I’ve presented my case numerous times that Donald Trump didn’t win the 2016 GOP nomination (and later the presidency) on his policy ideas. While he had a few baseline themes that he stuck with throughout the campaign (like “build the wall”), he was pretty much all over the place when it came to policies. He often seemed to formulate positions in real-time when asked by a reporter or someone else about a particular issue, only to either reverse it or parlay it into an even weirder position a day or two later. He did the same thing at the debates, often using personal insults as his crutch. This wasn’t all that surprising considering that he lacked identifiable core principles and even a convincing interest in actual governance.
But it didn’t matter to voters — at least not enough voters to keep him from advancing. What mattered was his celebrity-level charisma (refined by years of reality television), his “fighter” attitude, his ability to stoke grievance, and the famous Trump brand which many equated with strength. This fomented a loyal, thumb-in-the-eye populist movement. Everything else, from the accuracy of Trump’s statements, to his political stances, to issues of personal decency, was — and still is — negligible.
Personas over principles and policies... That’s how we roll in modern American politics.

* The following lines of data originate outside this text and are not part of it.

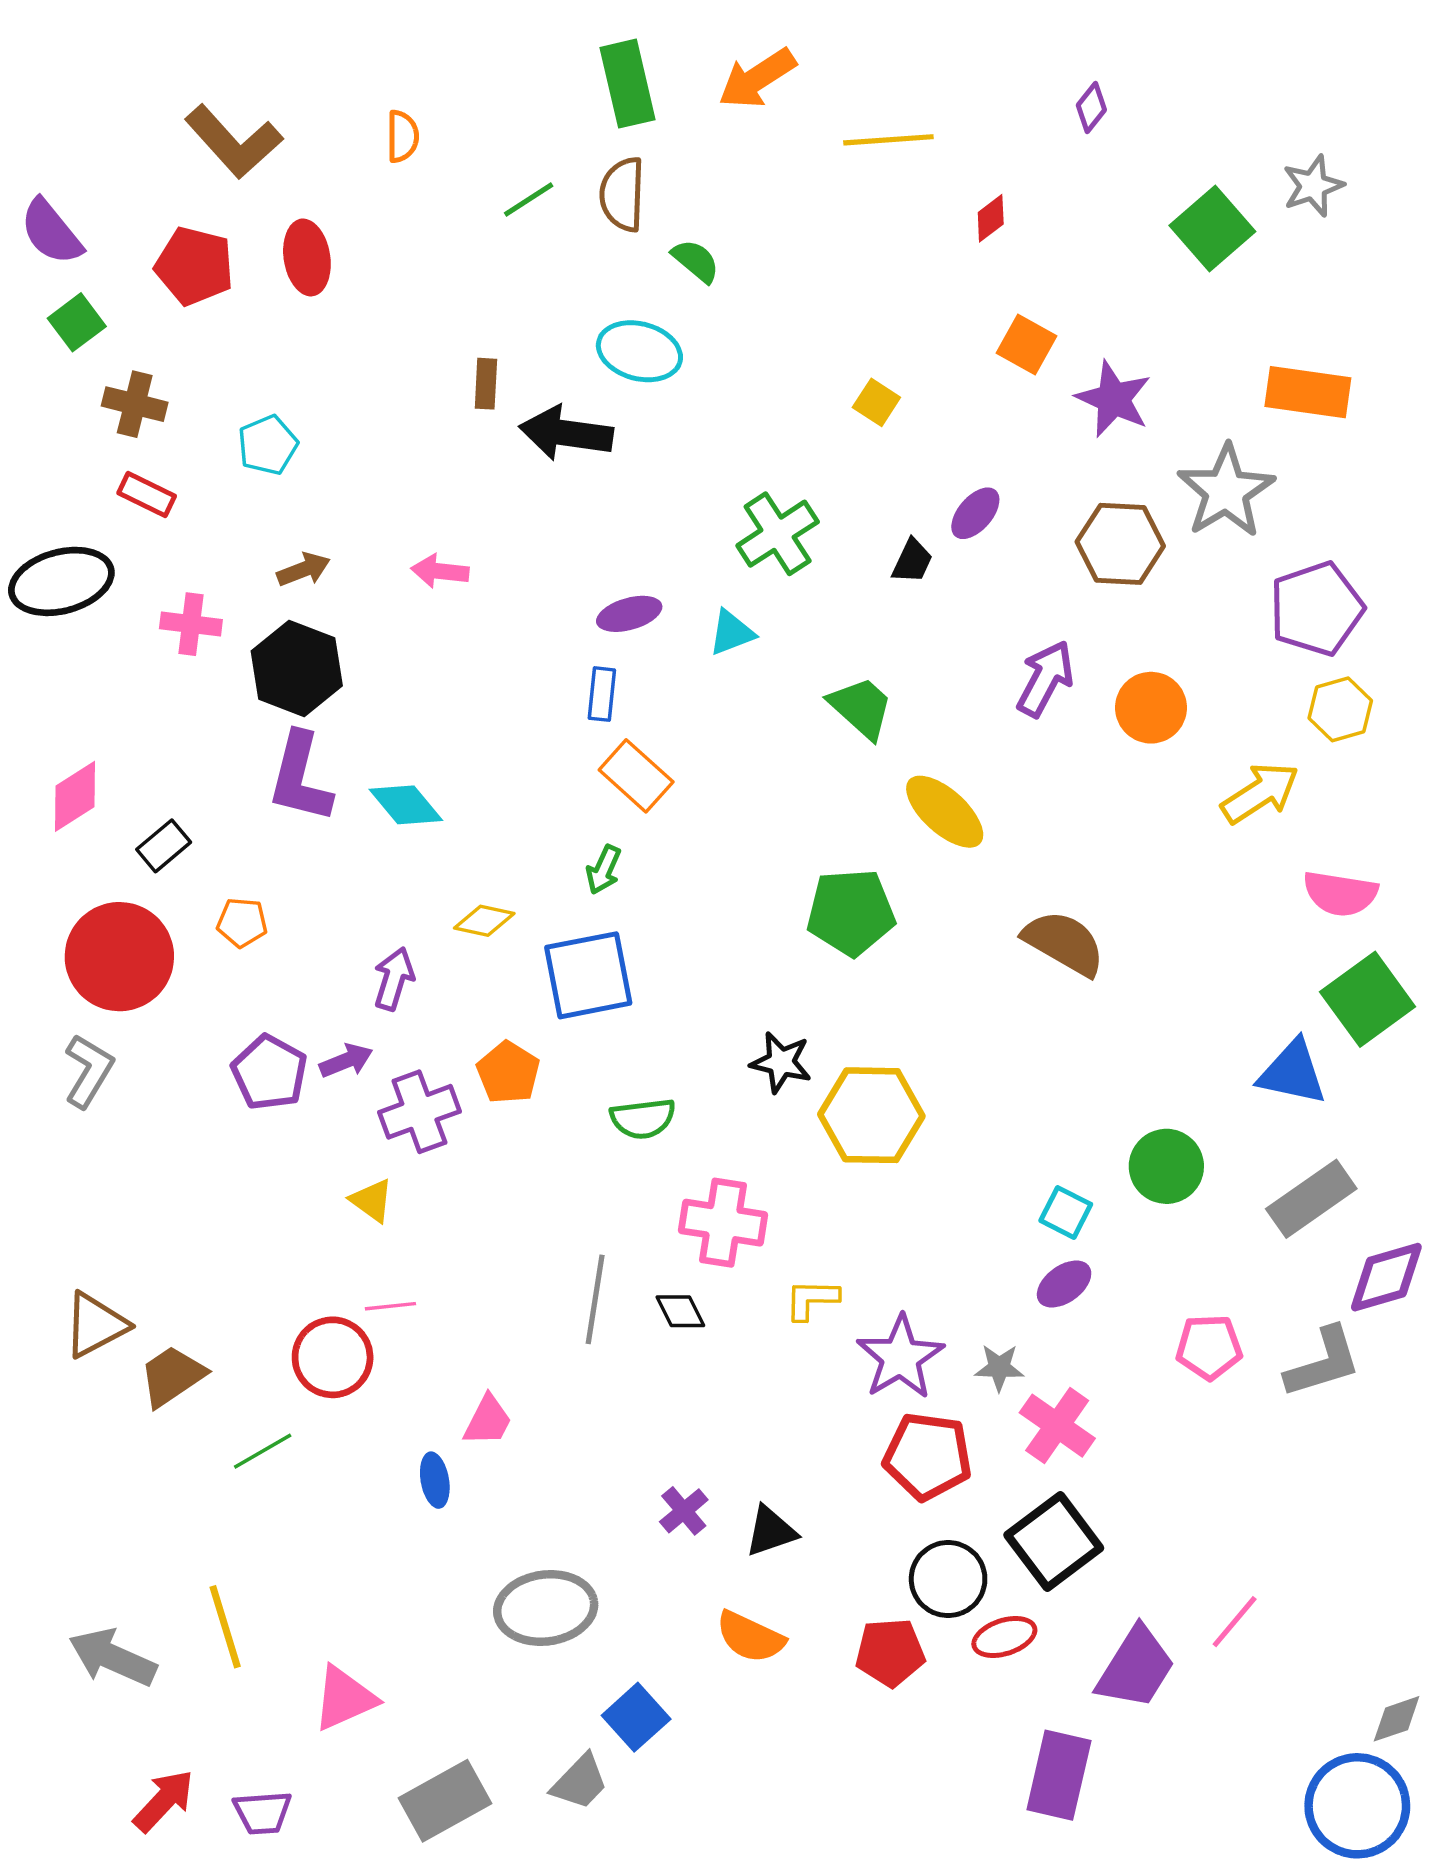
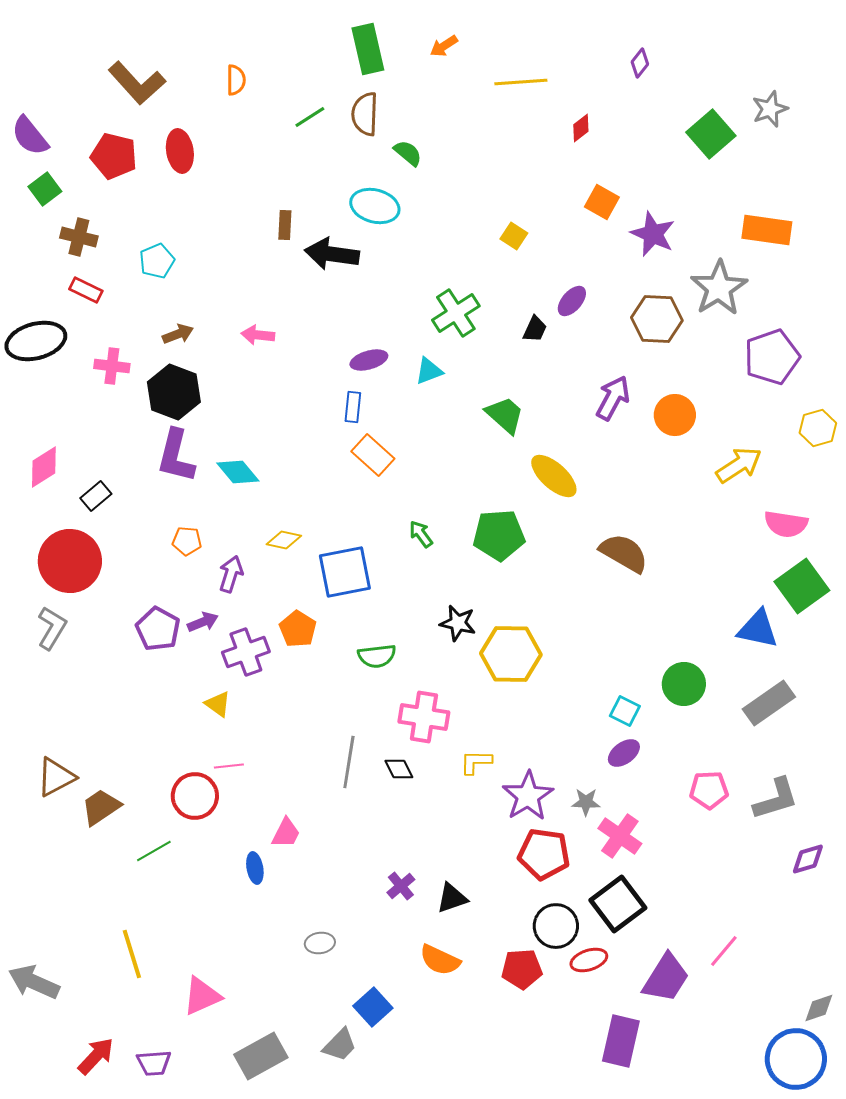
orange arrow: (757, 78) -> (444, 46), size x0.6
yellow hexagon: (1340, 709) -> (818, 428), moved
green arrow: (604, 870) -> (421, 534), moved, turned 120
orange pentagon: (242, 923) -> (187, 541), moved
purple diamond: (1386, 1277) -> (808, 859), moved, size x0.7
gray ellipse: (546, 1608) -> (320, 943), size x0.5
gray arrow: (113, 1657) -> (34, 982), moved

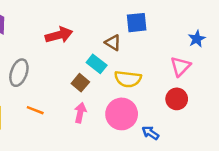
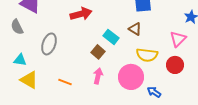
brown triangle: (113, 43) -> (135, 29), moved
yellow semicircle: (128, 79) -> (147, 55), moved
orange line: (35, 110) -> (65, 82), moved

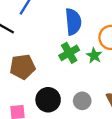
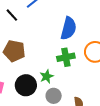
green cross: (69, 53) -> (66, 57), moved
green star: (94, 56) -> (47, 76), moved

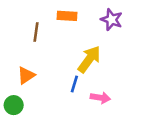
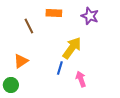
brown line: (36, 32) -> (29, 26), turned -35
pink arrow: (100, 98) -> (81, 79), turned -119

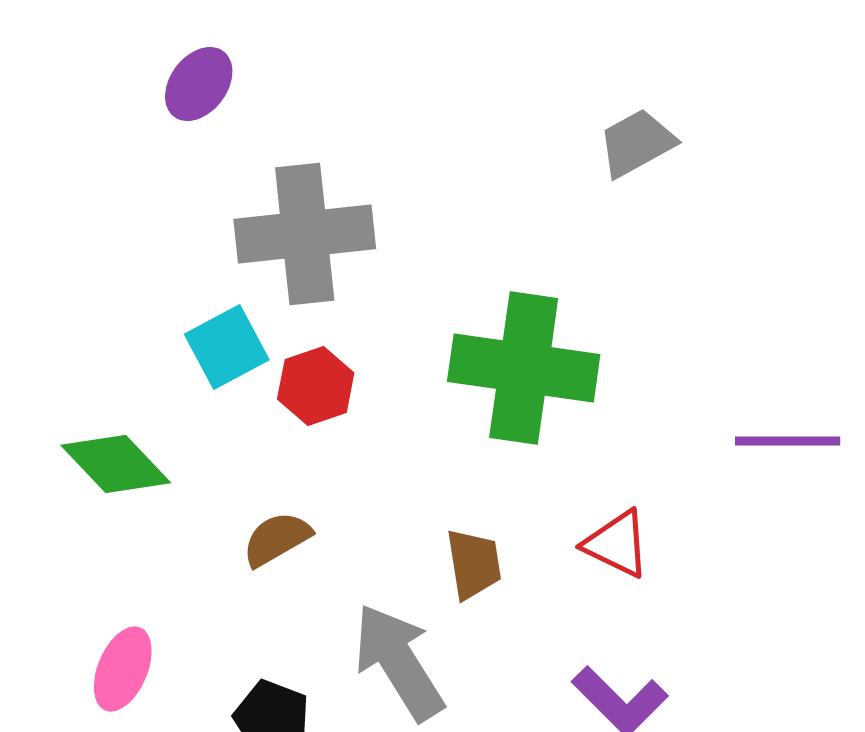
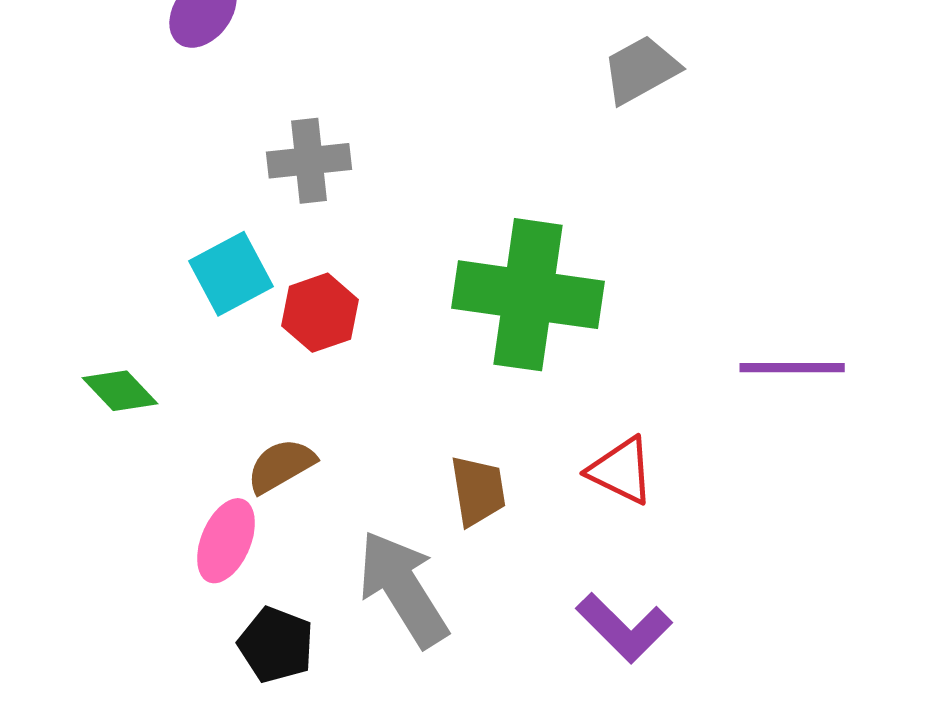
gray cross: (305, 234) -> (309, 161), size x0.6
green diamond: (116, 464) -> (120, 391), size x0.7
pink ellipse: (123, 669) -> (226, 541), moved

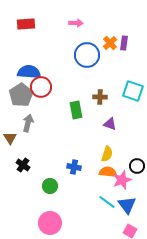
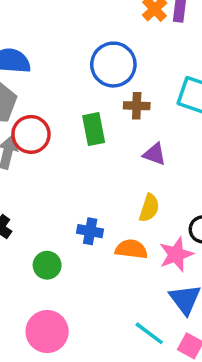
blue circle: (87, 55) -> (113, 65), moved
red circle: (41, 87) -> (31, 134), moved
orange semicircle: (108, 172) -> (131, 249), moved
cyan line: (107, 202) -> (149, 333), moved

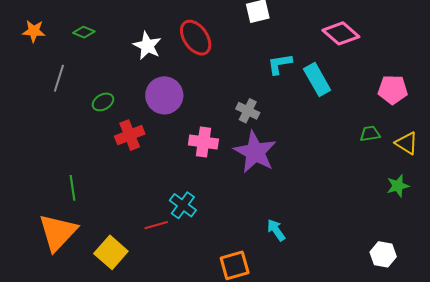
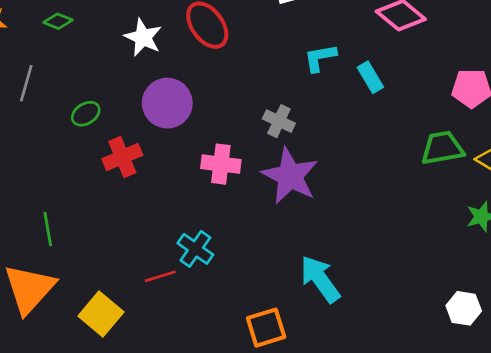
cyan rectangle: (317, 80) -> (370, 77), size x0.7
green trapezoid: (370, 134) -> (442, 148), size x1.6
cyan arrow: (276, 230) -> (320, 279), size x1.6

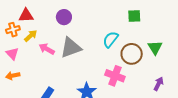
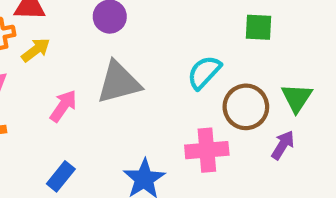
pink arrow: (47, 49) -> (63, 106), moved, turned 91
pink cross: (115, 76) -> (207, 150), turned -30
purple arrow: (159, 84) -> (283, 145), moved

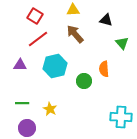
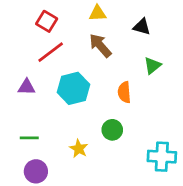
green triangle: (122, 43) -> (152, 66), moved, turned 32
orange semicircle: (104, 69) -> (124, 92), moved
green circle: (84, 81) -> (112, 130), moved
yellow star: (50, 109) -> (79, 149), moved

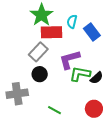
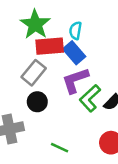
blue rectangle: (92, 32) -> (74, 53), moved
green L-shape: (80, 74) -> (90, 98), turned -50

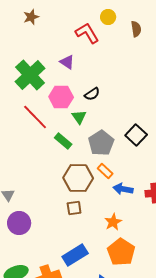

Bernie Sanders isn’t a carbon copy of Trump, of course. Sanders does have core principles, consistent rhetoric, and firm political stances (mostly terrible ones, in my view), but I don’t think they matter a whole lot to a good chunk of his supporters or others who are considering voting for him. I think what matters is that he’s passionate, he’s charismatic, he’s a fighter, and he can stoke grievance far more effectively than politicians. As for his wild, socialistic, untenable ideas for America? As with Trump, they’re negligible.
So, while socialism isn’t popular in America, the socialist can be. And when people go to vote, they’re voting for an individual… not necessarily his vision.
In other words, Republicans who underestimate Sanders are doing so at their own risk. Because in today’s political environment, he can match up to Trump in a way that Hillary couldn’t.